*What is needed:* Only the lines from the one containing "しかし、正社員での復職は叶わず、派遣でなんとか雇って" to the end of the records should be given again, word for word and in full.

── Supplied material

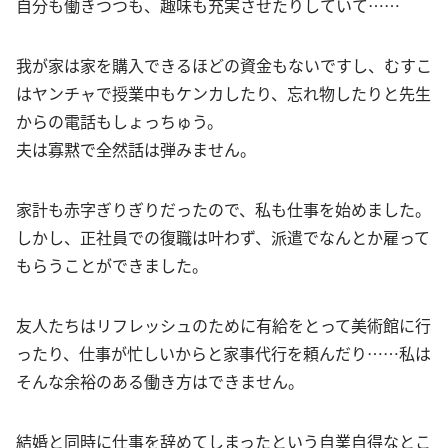
自分も働きつつも、趣味も充実させたりしていて……
我が家は家を購入できるほどの資金もないですし、むすこ
はヤンチャで授業中もケンカしたり、忘れ物したりと先生
からの電話もしょっちゅう。
夫は寡黙で全然話は弾みません。
家計も赤字ぎりぎりだったので、私も仕事を始めました。
しかし、正社員での復職は叶わず、派遣でなんとか雇って
もらうことができました。
友人たちはリフレッシュのために有給をとって美術館に行
ったり、仕事が忙しいからと家事代行を頼んだり……私は
そんな余裕のある働き方はできません。
結婚と同時に仕事を辞めてしまったという自業自得なとこ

────

*Output of the exercise:*
しかし、正社員での復職は叶わず、派遣でなんとか雇って
もらうことができました。
友人たちはリフレッシュのために有給をとって美術館に行
ったり、仕事が忙しいからと家事代行を頼んだり……私は
そんな余裕のある働き方はできません。
結婚と同時に仕事を辞めてしまったという自業自得なとこ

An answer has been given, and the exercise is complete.